Charles Crowson is a spokesman with Walmart’s headquarters in Bentonville, Ark.
“We adhere to all the state and federal rules regarding the use of service animals and the ADA,” he said, but added in many circumstances, it is up to the store’s discretion.
The Americans with Disabilities Act requires state and local government agencies, businesses, and non-profit organizations that provide goods or services to the public to make “reasonable modifications” in their practices, or procedures when necessary to accommodate people with disabilities.
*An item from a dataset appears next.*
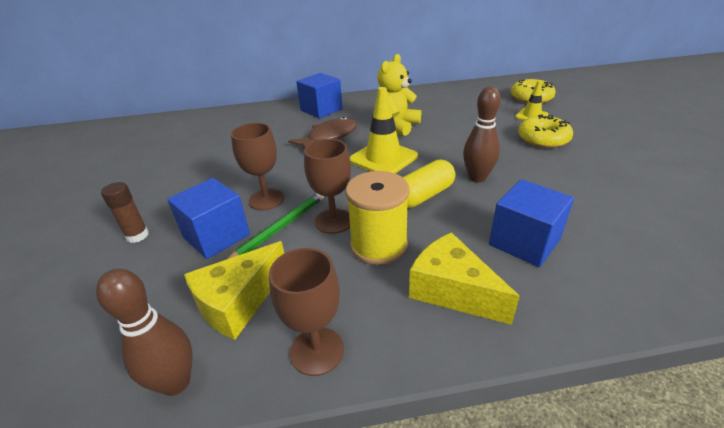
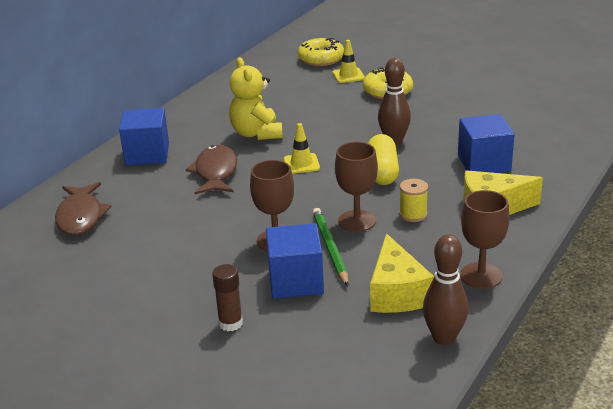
camera: 50 degrees left, 5 degrees down
(230, 126) = (80, 217): none -> brown fish
(379, 245) = (413, 214): yellow spool -> yellow spool, size x0.54
(383, 158) = (301, 164): yellow traffic cone -> yellow traffic cone, size x0.57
This includes service animals for the disabled.
The U.S. Department of Justice’s Civil Rights Division has published a document titled “Frequently Asked Questions About Service Animals and the ADA.” You can find it here: https://www.ada.gov/regs2010/service_animal_qa.html.
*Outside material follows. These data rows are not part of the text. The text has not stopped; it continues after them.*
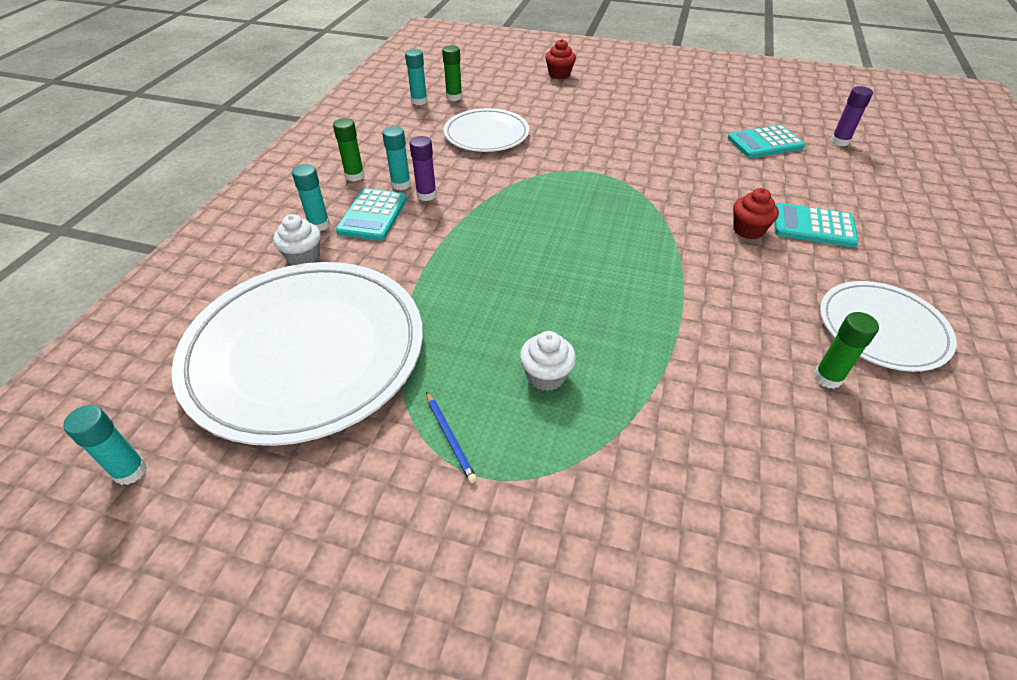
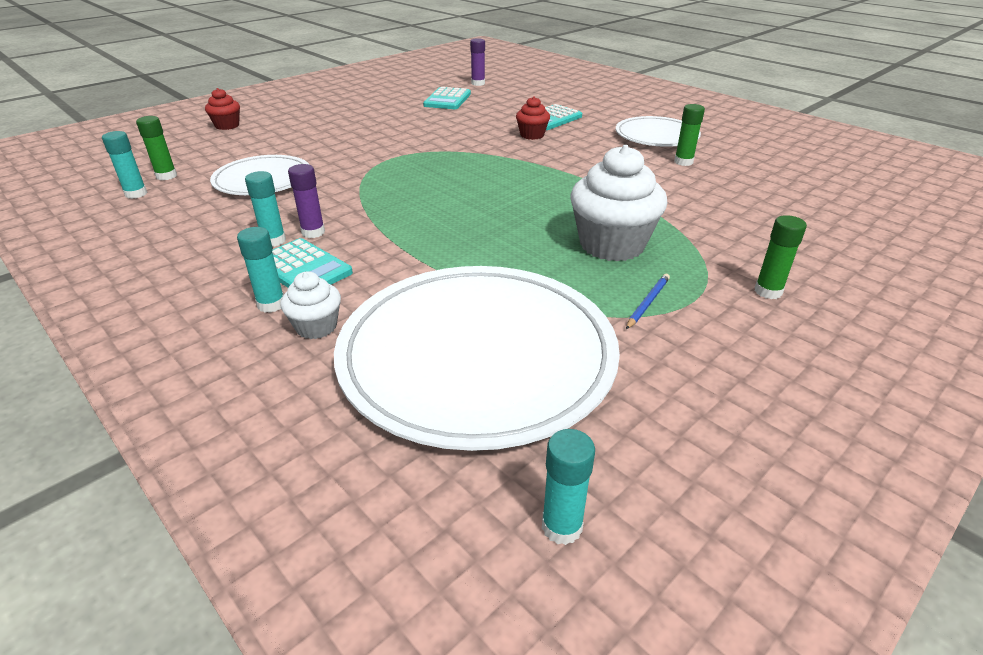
camera: 60 degrees left, 10 degrees down
(354, 176) = (213, 262): green glue stick -> green glue stick (768, 291)
(450, 438) = (647, 302): blue pencil -> blue pencil turned 60 degrees counterclockwise
(546, 376) = (612, 245): white cupcake -> white cupcake, size x1.93

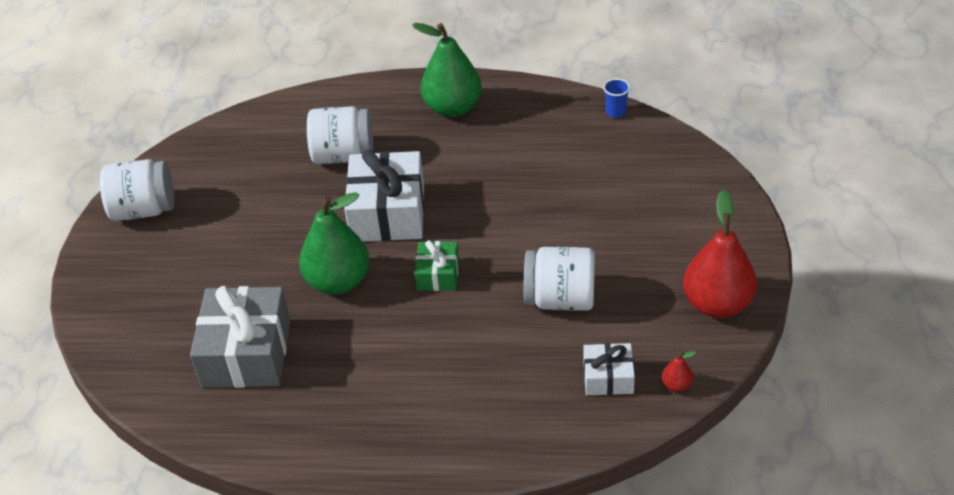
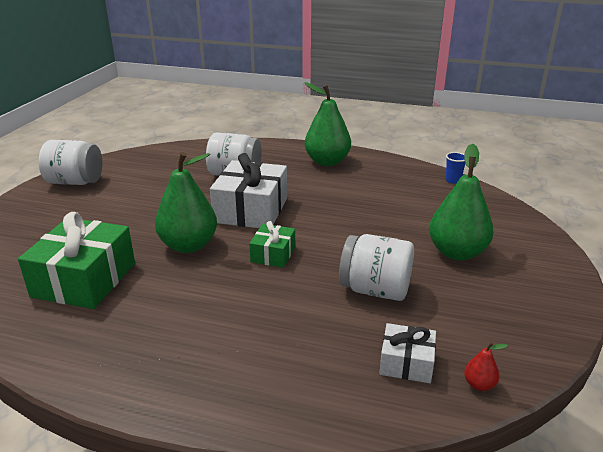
camera: 10 degrees right, 15 degrees down
(246, 353) = (84, 279): grey gift -> green gift
(636, 230) = (457, 252): none -> green pear
(717, 304) = (530, 320): red pear -> none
Regarding whether service animals can be inside shopping carts, the federal Department of Justice’s said they are allowed inside the grocery store but should not be inside the food cart.
“Generally, the dog must stay on the floor, or the person must carry the dog,” reads the document. “For example, if a person with diabetes has a glucose alert dog, he may carry the dog in a chest pack so it can be close to his face to allow the dog to smell his breath to alert him of a change in glucose levels.”
An emotional support, therapy or companion dog is not considered a service animal under the ADA, according to the Department of Justice.
“Under the ADA, a service animal is defined as a dog that has been individually trained to do work or perform tasks for an individual with a disability,” reads the Department of Justice’s statement. “The task(s) performed by the dog must be directly related to the person's disability.”